Empresas nunca tiveram tanto acesso a dados, relatórios em tempo real e ferramentas de monitoramento. Ainda assim, erros operacionais, decisões estratégicas equivocadas e falhas de gestão continuam frequentes, inclusive em organizações altamente digitalizadas.

O paradoxo chama a atenção de especialistas: apesar dos investimentos em analytics, automação e transformação digital, muitas empresas ainda não conseguem transformar informação em decisões eficientes.

Estimativas indicam que entre 60% e 73% dos dados gerados sequer são analisados. Ao mesmo tempo, executivos relatam dificuldade para converter indicadores em ações práticas. Para especialistas, o problema está menos na tecnologia e mais na maturidade analítica.

Dificuldades em para converter indicadores em ações práticas: problema está menos na tecnologia e mais na maturidade analítica.

“Ter acesso a dados não significa necessariamente entender o que eles estão dizendo. Muitas empresas criaram uma infraestrutura sofisticada de monitoramento, mas continuam operando sem clareza estratégica”, afirma Guilherme Francescon Cittoli, co-founder e CPO da ST-One.

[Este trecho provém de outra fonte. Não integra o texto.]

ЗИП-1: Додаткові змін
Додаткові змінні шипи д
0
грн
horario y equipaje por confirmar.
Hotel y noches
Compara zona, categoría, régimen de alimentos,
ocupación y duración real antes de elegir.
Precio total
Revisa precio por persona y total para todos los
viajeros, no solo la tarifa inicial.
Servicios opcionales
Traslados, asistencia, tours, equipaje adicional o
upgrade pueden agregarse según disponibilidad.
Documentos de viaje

Na prática, dashboards, relatórios em tempo real e métricas automatizadas podem criar uma falsa sensação de controle, principalmente em ambientes pressionados por produtividade e rapidez.

A era da “névoa de medição”

A digitalização levou empresas a medir praticamente tudo: desempenho, produtividade, vendas, comportamento do consumidor e indicadores operacionais. O problema é que nem toda métrica gera valor para o negócio.

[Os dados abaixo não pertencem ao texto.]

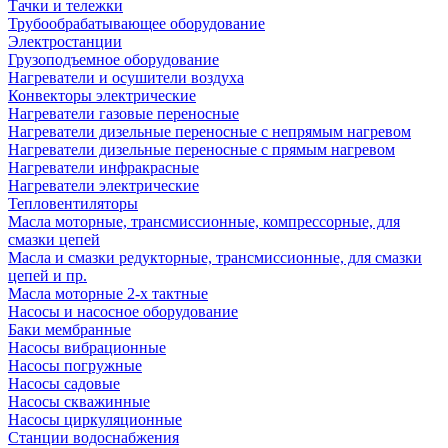
Тачки и тележки
Трубообрабатывающее оборудование
Электростанции
Грузоподъемное оборудование
Нагреватели и осушители воздуха
Конвекторы электрические
Нагреватели газовые переносные
Нагреватели дизельные переносные с непрямым нагревом
Нагреватели дизельные переносные с прямым нагревом
Нагреватели инфракрасные
Нагреватели электрические
Тепловентиляторы
Масла моторные, трансмиссионные, компрессорные, для
смазки цепей
Масла и смазки редукторные, трансмиссионные, для смазки
цепей и пр.
Масла моторные 2-х тактные
Насосы и насосное оборудование
Баки мембранные
Насосы вибрационные
Насосы погружные
Насосы садовые
Насосы скважинные
Насосы циркуляционные
Станции водоснабжения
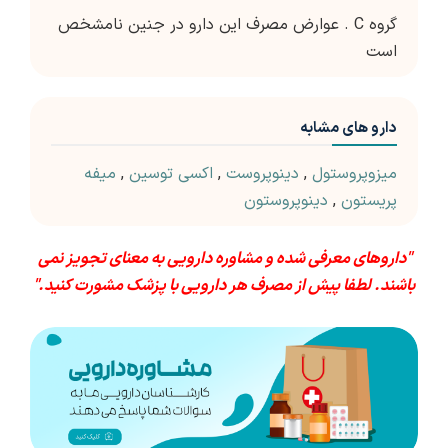
گروه C . عوارض مصرف این دارو در جنین نامشخص
است
دارو های مشابه
میزوپروستول
,
دینوپروست
,
اکسی توسین
,
میفه
پریستون
,
دینوپروستون
"داروهای معرفی شده و مشاوره دارویی به معنای تجویز نمی
باشند. لطفا پیش از مصرف هر دارویی با پزشک مشورت کنید."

“Muitas organizações acompanham dezenas de indicadores sem definir claramente quais realmente apoiam a tomada de decisão. Existe um risco enorme de confundir volume de informação com inteligência”, diz Giovanni Abate Neto, CTO da empresa.

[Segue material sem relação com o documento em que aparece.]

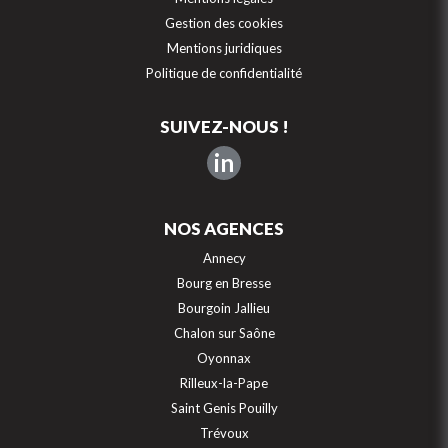
Gestion des cookies
Mentions juridiques
Politique de confidentialité
SUIVEZ-NOUS !
in
NOS AGENCES
Annecy
Bourg en Bresse
Bourgoin Jallieu
Chalon sur Saône
Oyonnax
Rilleux-la-Pape
Saint Genis Pouilly
Trévoux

Especialistas chamam esse fenômeno de “névoa de medição”, quando o excesso de indicadores dificulta a interpretação dos cenários e favorece métricas de vaidade em detrimento de dados ligados à eficiência operacional, sustentabilidade financeira e comportamento do mercado.

Liderança da ST-One: [Esquerda] Giovanni Abate Neto, Guilherme Francescon Cittolin, Rodrigo Cruz R. Gonçalves e Tiago Machado.

Tecnologia exige interpretação

Segundo os especialistas, muitas empresas investem em transformação digital antes de resolver questões de governança de dados, integração de sistemas e cultura analítica.

“Em muitos casos, as empresas passaram a acumular ferramentas sem criar processos claros para interpretar informações e transformar dados em ação”, afirma Guilherme Francescon Cittoli.

Para Giovanni Abate Neto, outro equívoco é acreditar que a automação elimina a necessidade de análise humana. “Automatizar processos não significa automatizar pensamento crítico. Ainda existe uma dependência muito grande da capacidade humana de interpretar contexto, identificar exceções e questionar padrões.”

Excesso de dados pode paralisar

Outro efeito crescente é a chamada “paralisia analítica”, quando o excesso de informação dificulta decisões rápidas. Na tentativa de reduzir riscos, lideranças acumulam relatórios, reuniões e validações, tornando os processos mais lentos.

Pesquisas mostram ainda que muitos executivos recorrem ao “feeling” para decidir, mesmo em ambientes orientados por dados. Segundo Giovanni Abate Neto, isso ocorre porque a tecnologia não elimina vieses cognitivos, que podem até ganhar aparência de precisão quando sustentados por indicadores mal interpretados.

O desafio continua sendo humano

Embora os investimentos em analytics e digitalização continuem crescendo, o principal gargalo permanece humano. Falta de alfabetização de dados, baixa capacidade analítica, excesso de indicadores e pouca integração entre áreas figuram entre os maiores desafios.

Para os especialistas, as empresas que transformarão dados em vantagem competitiva serão aquelas capazes de equilibrar tecnologia, contexto e pensamento crítico.

“O grande diferencial não está apenas em ter mais dados, mas em conseguir transformar informação em decisões mais consistentes, rápidas e sustentáveis”, conclui Guilherme Francescon Cittoli.